*Texto proporcionado:*
Aunque las diferentes regulaciones responden a agendas locales, la mayoría buscan normar el mercado de derivados de cáñamo. Con límites de potencia, nuevas licencias, ajustes al retail y, en algunos casos, mayores impuestos, los estados buscan proteger al consumidor y volver más trazable la cadena comercial.
En Alabama, la norma exige licencias, certificados de análisis por lote, rotulado y envases a prueba de niños, además de fijar topes de THC por porción y por paquete. También limita la venta quedando prohibidos el comercio online, el delivery, los envíos directos y las máquinas expendedoras. A ese giro regulatorio se suma un impuesto especial del 10% sobre la venta minorista.
California adopta una estrategia distinta restringiendo el uso de extractos a los que no contienen THC detectable y sin cannabinoides sintéticos. En la práctica, la medida reduce la oferta de productos y refuerza el poder de retiro y fiscalización, en un estado donde el cannabis licenciado convive con derivados que suelen circular fuera de dispensarios.
En Washington, el foco está en la arquitectura del negocio minorista. y apunta a desarmar mecanismos de control indirecto que conecten tiendas sin transparentar propiedad. La Liquor and Cannabis Board queda a cargo de revisar esos acuerdos y sancionar incumplimientos. En paralelo, se permitirá hasta cuatro letreros exteriores por local y excluye del conteo la señalización pequeña, buscando ordenar la visibilidad sin habilitar publicidad agresiva.

*Ejercicios por resolver:*
[1] Según el texto sobre la regulación del cáñamo, ¿qué impuesto especial se suma en Alabama a la venta minorista?
[2] Reproduce textualmente, del texto sobre la regulación del cáñamo, todo el fragmento que va desde "En Alabama, la" hasta "fuera de dispensarios.".
[3] Retoma el texto sobre la regulación del cáñamo justo donde termina.

*Datos de origen:*
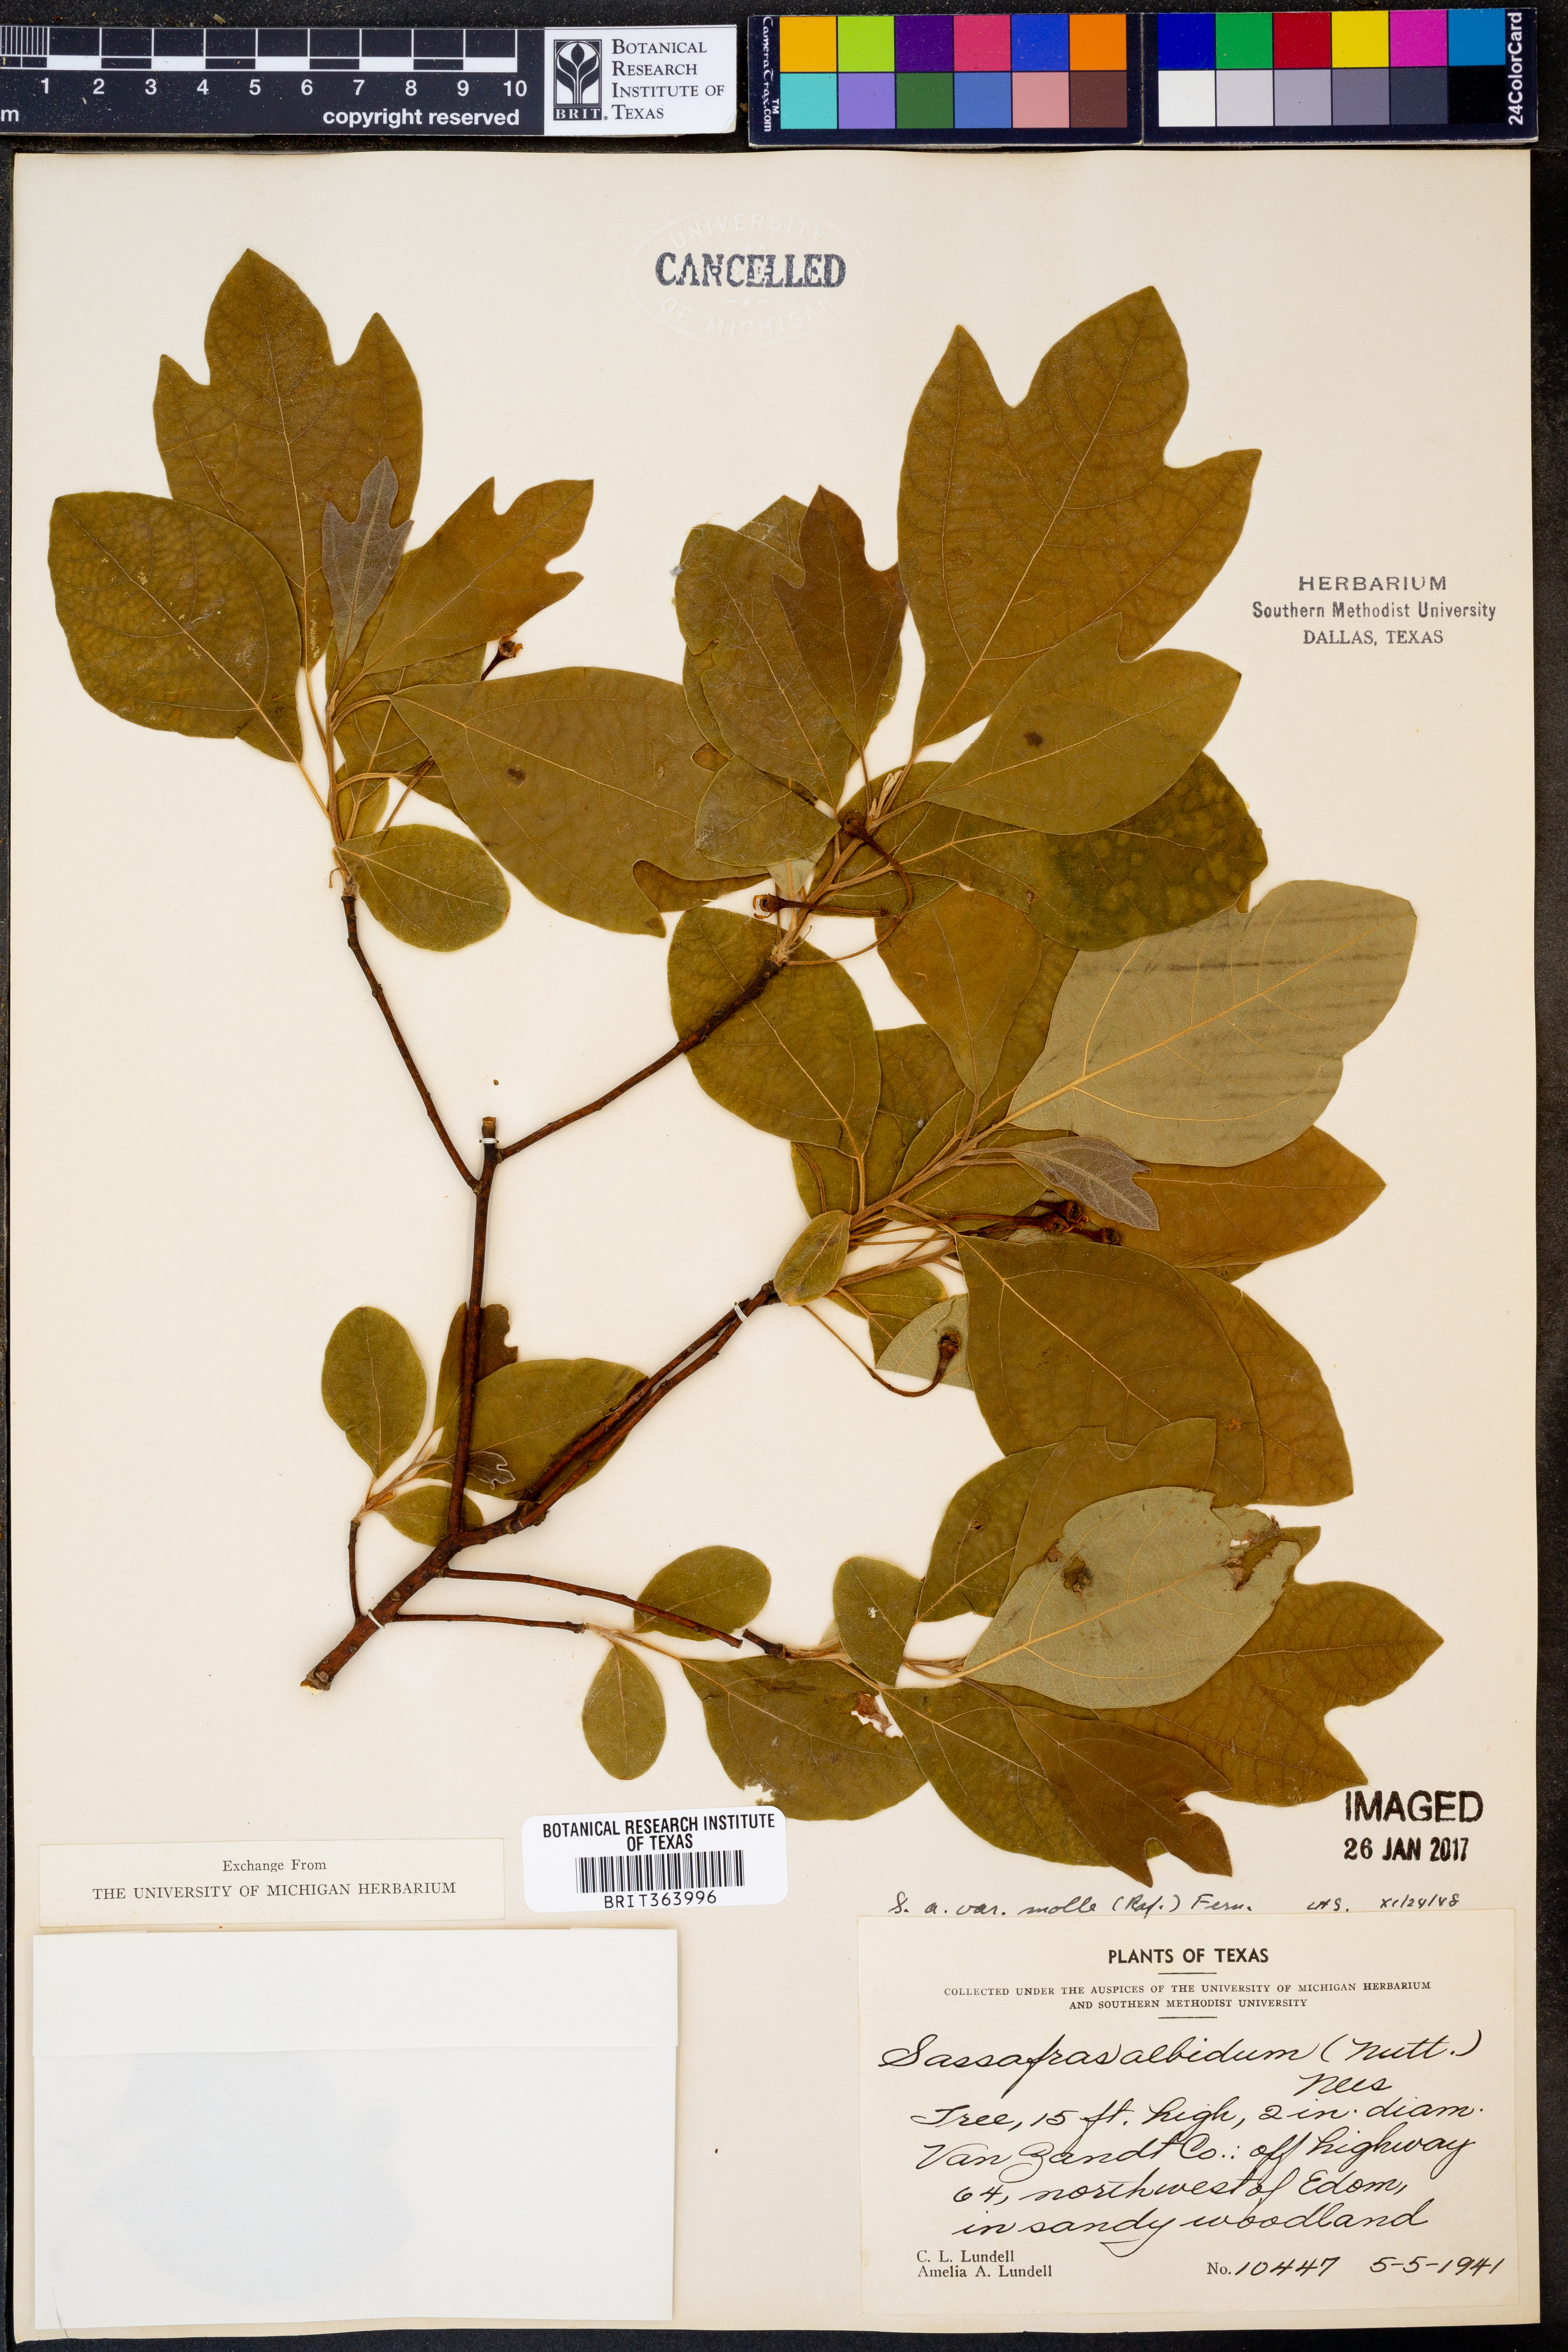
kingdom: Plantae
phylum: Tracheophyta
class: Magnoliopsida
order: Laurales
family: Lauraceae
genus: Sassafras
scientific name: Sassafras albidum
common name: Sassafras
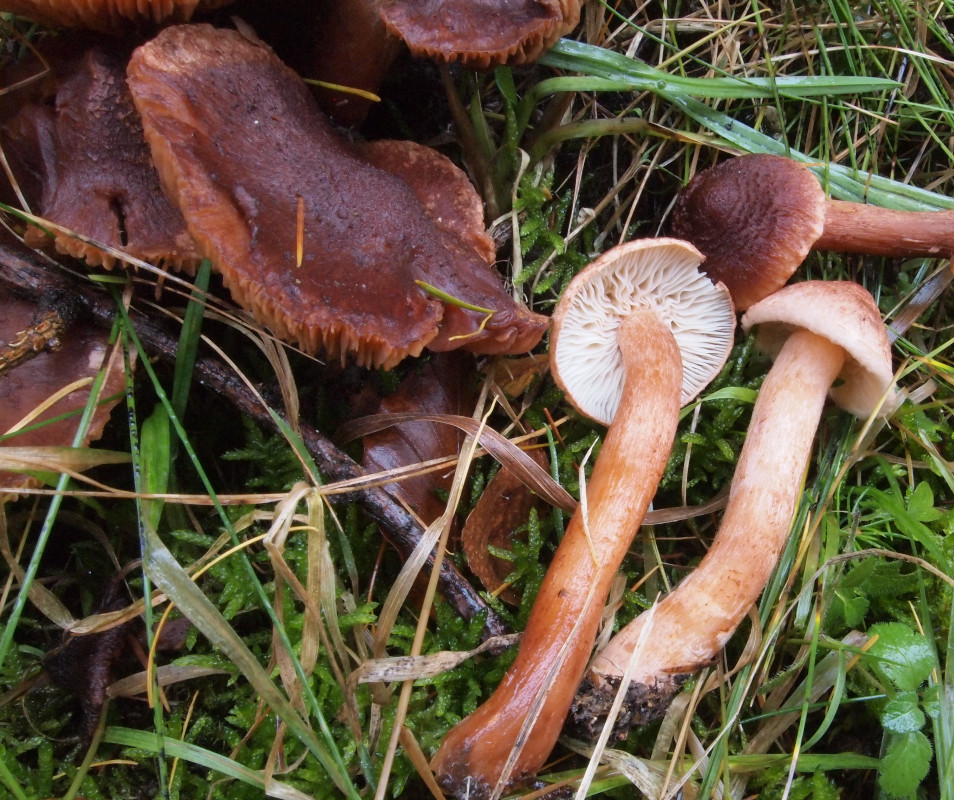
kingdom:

*Resultados por tarea:*
[1] Un impuesto especial del 10% sobre la venta minorista.

[2]
En Alabama, la norma exige licencias, certificados de análisis por lote, rotulado y envases a prueba de niños, además de fijar topes de THC por porción y por paquete. También limita la venta quedando prohibidos el comercio online, el delivery, los envíos directos y las máquinas expendedoras. A ese giro regulatorio se suma un impuesto especial del 10% sobre la venta minorista.
California adopta una estrategia distinta restringiendo el uso de extractos a los que no contienen THC detectable y sin cannabinoides sintéticos. En la práctica, la medida reduce la oferta de productos y refuerza el poder de retiro y fiscalización, en un estado donde el cannabis licenciado convive con derivados que suelen circular fuera de dispensarios.

[3]
Kentucky, por su parte, decidió tratar las bebidas con THC como alcohol, fijando un máximo de 5 miligramos de THC por envase, limita la venta a minoristas con licencia de alcohol y prohíbe su comercialización en festivales y eventos públicos.
Por su parte, Michigan suma a las regulaciones que si inician con la llegada de 2026, destacando un impuesto especial del 24% sobre transferencias mayoristas de marihuana, administrado por el Department of Treasury.
Leídas en conjunto, las reformas confirman que la discusión ya no es solo “legalizar o no”, sino cómo se gobiernan mercados que se expandieron más rápido que sus marcos de control. En 2026, los estados empujan hacia generar menos ambigüedad en el cáñamo, más trazabilidad comercial y un Estado que busca equilibrar salud pública, competencia regulada y recaudación sin perder legitimidad.